According to Chua, because of rapidly changing technology and the resulting rising inequality of wealth, “Wealth in the United States is concentrated in the hands of a relatively small number of people most of whom live on the coasts.” This tribal minority dominates the economy: Wall Street, Silicon Valley and the media. They tend to live and marry among themselves and are very insular. They have become what Chua calls, “the market dominant minorities” found in the developing world’s economies. In America they tend to be cosmopolitan, secular, multicultural, tolerant of sexual minorities, pro-immigrant and progressive.

This minority is viewed with suspicion and is seen as hostile to America’s interests by many middle Americans.

Donald Trump appealed to those middle Americans with his “take our country back” slogan. He appealed to tribalism. These Americans are not anti-rich, but they have come to believe that the system to getting ahead has been rigged against them. For millions of Americans, the traditional paths to success and wealth have been cut off. The way Trump talks, dresses and shoots from the hip – “even (perhaps especially) when he gets caught making mistakes, exaggerating, or lying” – appeals to these middle Americans who bond and identify with him.

In regard to foreign affairs, Chua argues that we lost the war in Vietnam because we saw the conflict as one between socialism and capitalism. Our failure was due to not understanding that tribal dynamic. We pushed capitalism. In Vietnam, most of their capitalists were not ethnic Vietnamese, “rather, they were members of the despised Hoa”— ethnic Chinese. U.S. policy favored this “market dominant minority” and only served to aggravate tribalism among the native Vietnamese majority.

“Washington’s wartime policies intensified the wealth and power of the ethnic Chinese minority, who, as middle men, handled most of the U.S. military’s supplies, provisions, and logistics (as well as Vietnam’s brothels and black markets). In effect, the regimes that Washington installed in Saigon were asking the South Vietnamese… to kill their northern brethren in order to keep the ethnic Chinese rich,” according to Chua.

The same tribal phenomena and American ignorance of tribalism took place in Iraq, with the same disastrous results.
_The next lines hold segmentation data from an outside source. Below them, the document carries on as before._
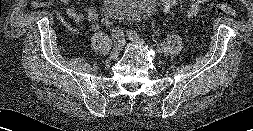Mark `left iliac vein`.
Segmentation results:
<instances>
[{
    "label": "left iliac vein",
    "instance_id": "obj_1",
    "mask_svg": "<svg viewBox=\"0 0 253 131\" xmlns=\"http://www.w3.org/2000/svg\"><path fill=\"white\" fill-rule=\"evenodd\" d=\"M129 40H131L132 42H135L137 44H144L143 39H141L140 37H132V36H128Z\"/></svg>",
    "mask_w": 253,
    "mask_h": 131
}]
</instances>
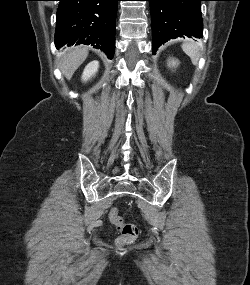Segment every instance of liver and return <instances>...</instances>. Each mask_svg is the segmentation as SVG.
<instances>
[{
	"label": "liver",
	"instance_id": "6515ba94",
	"mask_svg": "<svg viewBox=\"0 0 250 285\" xmlns=\"http://www.w3.org/2000/svg\"><path fill=\"white\" fill-rule=\"evenodd\" d=\"M88 56V48L85 46L69 47L62 53L60 69L67 79H71L74 72Z\"/></svg>",
	"mask_w": 250,
	"mask_h": 285
}]
</instances>
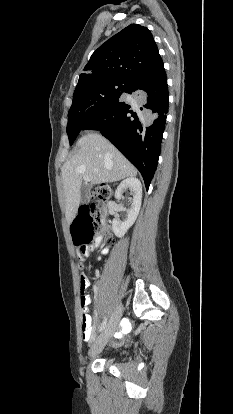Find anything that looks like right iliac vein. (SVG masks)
<instances>
[{
    "instance_id": "1",
    "label": "right iliac vein",
    "mask_w": 233,
    "mask_h": 414,
    "mask_svg": "<svg viewBox=\"0 0 233 414\" xmlns=\"http://www.w3.org/2000/svg\"><path fill=\"white\" fill-rule=\"evenodd\" d=\"M122 312H123V307L122 305H119L114 311V313L112 314V317L109 323L107 324L105 330L102 332L98 340L95 342V344L90 349V352H89L90 356H94L103 350V348L105 347L109 339L112 337L117 327V324L122 316Z\"/></svg>"
}]
</instances>
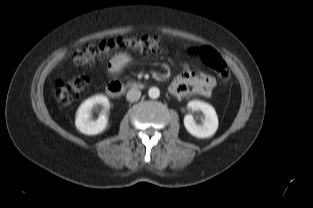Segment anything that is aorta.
<instances>
[{"mask_svg": "<svg viewBox=\"0 0 313 208\" xmlns=\"http://www.w3.org/2000/svg\"><path fill=\"white\" fill-rule=\"evenodd\" d=\"M148 95L152 99H156L160 96V90L157 87H151L148 91Z\"/></svg>", "mask_w": 313, "mask_h": 208, "instance_id": "762f6f07", "label": "aorta"}]
</instances>
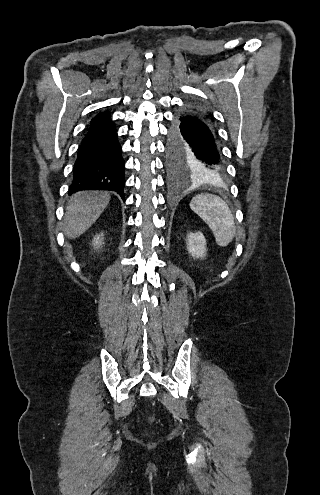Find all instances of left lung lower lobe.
<instances>
[{"label": "left lung lower lobe", "mask_w": 320, "mask_h": 495, "mask_svg": "<svg viewBox=\"0 0 320 495\" xmlns=\"http://www.w3.org/2000/svg\"><path fill=\"white\" fill-rule=\"evenodd\" d=\"M178 125L183 135L198 152L208 169L209 177H216L226 172V164L217 143L214 127L207 115L186 109L175 116L172 128Z\"/></svg>", "instance_id": "1"}]
</instances>
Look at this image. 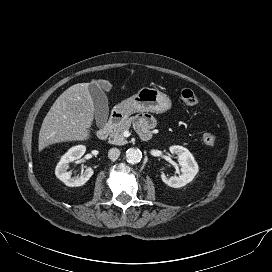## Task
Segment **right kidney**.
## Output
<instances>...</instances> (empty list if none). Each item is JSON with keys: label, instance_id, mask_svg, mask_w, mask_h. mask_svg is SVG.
<instances>
[{"label": "right kidney", "instance_id": "ca27d5eb", "mask_svg": "<svg viewBox=\"0 0 272 272\" xmlns=\"http://www.w3.org/2000/svg\"><path fill=\"white\" fill-rule=\"evenodd\" d=\"M86 151V147L83 145L74 146L68 150L62 157L55 169L56 177L61 180L66 186L78 187L84 185L90 177L93 175L94 171L91 167H85L82 171L80 177H71L70 173L67 172L69 168V163L80 159Z\"/></svg>", "mask_w": 272, "mask_h": 272}]
</instances>
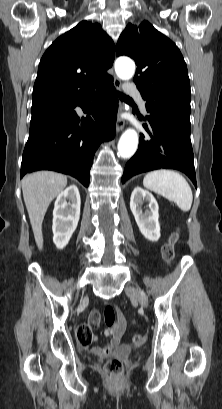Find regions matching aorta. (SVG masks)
I'll use <instances>...</instances> for the list:
<instances>
[{"label": "aorta", "mask_w": 222, "mask_h": 409, "mask_svg": "<svg viewBox=\"0 0 222 409\" xmlns=\"http://www.w3.org/2000/svg\"><path fill=\"white\" fill-rule=\"evenodd\" d=\"M115 71L122 80H128L133 77L135 64L132 60L120 57L115 62ZM138 148V134L134 129H127L118 142V155L123 159L131 158Z\"/></svg>", "instance_id": "obj_1"}]
</instances>
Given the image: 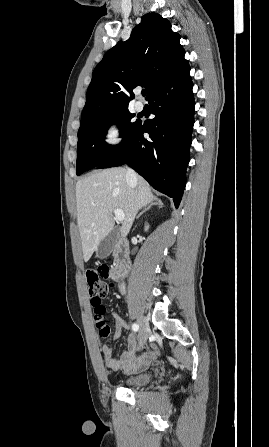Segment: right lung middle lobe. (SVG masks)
Here are the masks:
<instances>
[{"label": "right lung middle lobe", "mask_w": 269, "mask_h": 447, "mask_svg": "<svg viewBox=\"0 0 269 447\" xmlns=\"http://www.w3.org/2000/svg\"><path fill=\"white\" fill-rule=\"evenodd\" d=\"M134 114L128 108L114 110L103 114L89 124L81 127L78 132L76 174L97 167L115 151L120 149L128 137L138 128L140 122H132ZM112 123H116L122 134L118 145H108L105 135Z\"/></svg>", "instance_id": "dd1d6c3e"}]
</instances>
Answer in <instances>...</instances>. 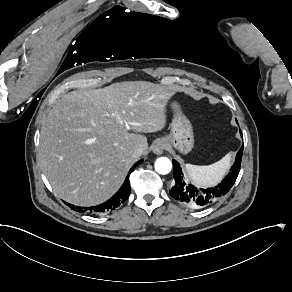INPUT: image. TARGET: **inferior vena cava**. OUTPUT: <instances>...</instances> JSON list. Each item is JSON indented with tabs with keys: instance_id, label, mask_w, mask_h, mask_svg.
I'll return each mask as SVG.
<instances>
[{
	"instance_id": "inferior-vena-cava-1",
	"label": "inferior vena cava",
	"mask_w": 292,
	"mask_h": 292,
	"mask_svg": "<svg viewBox=\"0 0 292 292\" xmlns=\"http://www.w3.org/2000/svg\"><path fill=\"white\" fill-rule=\"evenodd\" d=\"M143 154V148H137L134 151V157H140Z\"/></svg>"
}]
</instances>
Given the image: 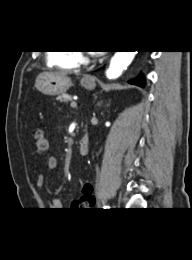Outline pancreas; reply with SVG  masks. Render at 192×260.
Instances as JSON below:
<instances>
[{
  "instance_id": "1",
  "label": "pancreas",
  "mask_w": 192,
  "mask_h": 260,
  "mask_svg": "<svg viewBox=\"0 0 192 260\" xmlns=\"http://www.w3.org/2000/svg\"><path fill=\"white\" fill-rule=\"evenodd\" d=\"M60 102H64V103H67L69 100L72 99V96L69 95V94H61L60 96H58L57 98Z\"/></svg>"
}]
</instances>
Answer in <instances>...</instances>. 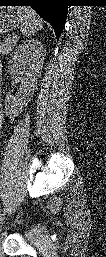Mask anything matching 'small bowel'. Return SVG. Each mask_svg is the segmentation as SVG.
<instances>
[{
	"instance_id": "c3829d8e",
	"label": "small bowel",
	"mask_w": 106,
	"mask_h": 257,
	"mask_svg": "<svg viewBox=\"0 0 106 257\" xmlns=\"http://www.w3.org/2000/svg\"><path fill=\"white\" fill-rule=\"evenodd\" d=\"M1 115H2V114H1ZM0 121H1V123H2V121H3L2 116H1V120H0Z\"/></svg>"
}]
</instances>
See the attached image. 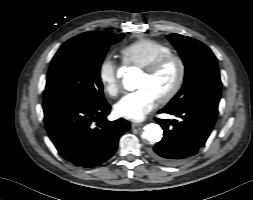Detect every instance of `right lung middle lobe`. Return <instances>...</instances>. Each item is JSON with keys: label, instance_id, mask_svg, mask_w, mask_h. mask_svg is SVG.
Wrapping results in <instances>:
<instances>
[{"label": "right lung middle lobe", "instance_id": "right-lung-middle-lobe-1", "mask_svg": "<svg viewBox=\"0 0 253 200\" xmlns=\"http://www.w3.org/2000/svg\"><path fill=\"white\" fill-rule=\"evenodd\" d=\"M123 37L112 34L98 39L80 34L66 41L51 61L43 104L96 105L105 101L100 67L109 46Z\"/></svg>", "mask_w": 253, "mask_h": 200}]
</instances>
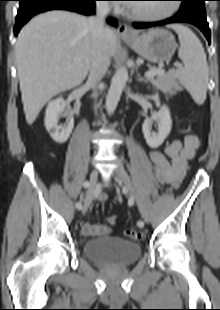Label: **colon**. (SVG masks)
I'll return each mask as SVG.
<instances>
[{
    "instance_id": "obj_1",
    "label": "colon",
    "mask_w": 220,
    "mask_h": 310,
    "mask_svg": "<svg viewBox=\"0 0 220 310\" xmlns=\"http://www.w3.org/2000/svg\"><path fill=\"white\" fill-rule=\"evenodd\" d=\"M117 221V217L112 215L108 218V222L110 224H115ZM124 235L132 240H139L142 238L143 234L135 229H127L124 231Z\"/></svg>"
}]
</instances>
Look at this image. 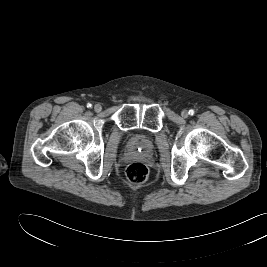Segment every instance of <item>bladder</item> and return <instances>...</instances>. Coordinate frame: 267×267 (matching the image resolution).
<instances>
[{
  "instance_id": "obj_1",
  "label": "bladder",
  "mask_w": 267,
  "mask_h": 267,
  "mask_svg": "<svg viewBox=\"0 0 267 267\" xmlns=\"http://www.w3.org/2000/svg\"><path fill=\"white\" fill-rule=\"evenodd\" d=\"M128 147L131 151L149 155L154 149V143L149 137L142 134H136L130 138Z\"/></svg>"
}]
</instances>
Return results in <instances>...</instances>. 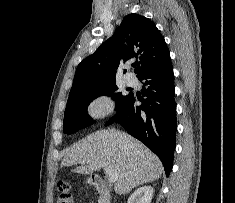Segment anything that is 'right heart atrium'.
<instances>
[{"instance_id":"right-heart-atrium-1","label":"right heart atrium","mask_w":235,"mask_h":203,"mask_svg":"<svg viewBox=\"0 0 235 203\" xmlns=\"http://www.w3.org/2000/svg\"><path fill=\"white\" fill-rule=\"evenodd\" d=\"M113 109L110 98L106 95L95 97L88 105V113L93 118H101L109 114Z\"/></svg>"}]
</instances>
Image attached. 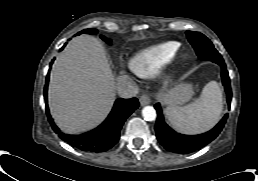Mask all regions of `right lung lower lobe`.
Segmentation results:
<instances>
[{"instance_id": "obj_1", "label": "right lung lower lobe", "mask_w": 258, "mask_h": 181, "mask_svg": "<svg viewBox=\"0 0 258 181\" xmlns=\"http://www.w3.org/2000/svg\"><path fill=\"white\" fill-rule=\"evenodd\" d=\"M66 45V44H65ZM65 45L60 49L62 50ZM54 60L50 63L52 65ZM49 73L46 77V84L44 89V98L47 105V90H48ZM139 106L136 98L131 99H117L114 107L107 117V119L96 129L81 135H67L62 133L54 124L48 108L46 109L48 120L51 123L54 131L59 134V137L70 144L71 146L82 150L91 152H104L112 148L119 140L120 130L125 120L134 110Z\"/></svg>"}]
</instances>
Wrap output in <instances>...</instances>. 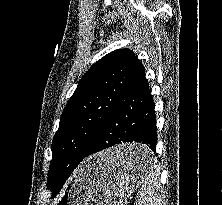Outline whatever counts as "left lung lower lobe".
<instances>
[{
    "label": "left lung lower lobe",
    "instance_id": "0a47b994",
    "mask_svg": "<svg viewBox=\"0 0 222 205\" xmlns=\"http://www.w3.org/2000/svg\"><path fill=\"white\" fill-rule=\"evenodd\" d=\"M154 107L141 64L109 111L88 151L81 156L67 153L58 162V168L65 174L52 191V197L58 194L64 182L84 158L116 144L134 141L148 145V150L128 151L119 158L121 162L132 165L147 164L152 157L151 150L155 152L157 143Z\"/></svg>",
    "mask_w": 222,
    "mask_h": 205
}]
</instances>
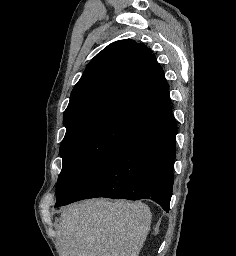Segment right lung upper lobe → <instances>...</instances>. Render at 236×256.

Sunnis were the market-dominant minority who had dominated Iraq for centuries. At the time of the U.S. invasion in the second Iraq War, approximately 15 percent of the population of Sunni Muslims controlled the country economically, politically and militarily.

The majority Shias made up the nation’s urban and rural poor. Democracy brought them to power after the U.S. invasion. The Shias then proceeded to wreak vengeance on their former Shia oppressors. This intensified anti-American fundamentalist movements, which gave rise to ISIS, an extremist Sunni movement as dedicated to killing Shias as they were to killing Western “infidels,” according to Chua.

The 2007 “surge” worked in Iraq because it represented a change in policy. According to U.S. Brigadier Gen. John Allen, “Tribal society makes up the tectonic plates in Iraq in which everything rests.” As a result of greater tribal awareness, the U.S. military successfully allied moderate Shiite and Sunni sheiks to fight the extremists. This resulted in a dramatic decline in sectarian violence.

Knowing and understanding tribalism can offer a solution to the divisions at home and abroad. Chua sums it up: “This blindness to the power of tribalism affects not only how Americans see the rest of the world but also how they understand their own society.” Until we open our eyes to the power of tribalism we will continue to suffer deep divisions domestically and defeats internationally.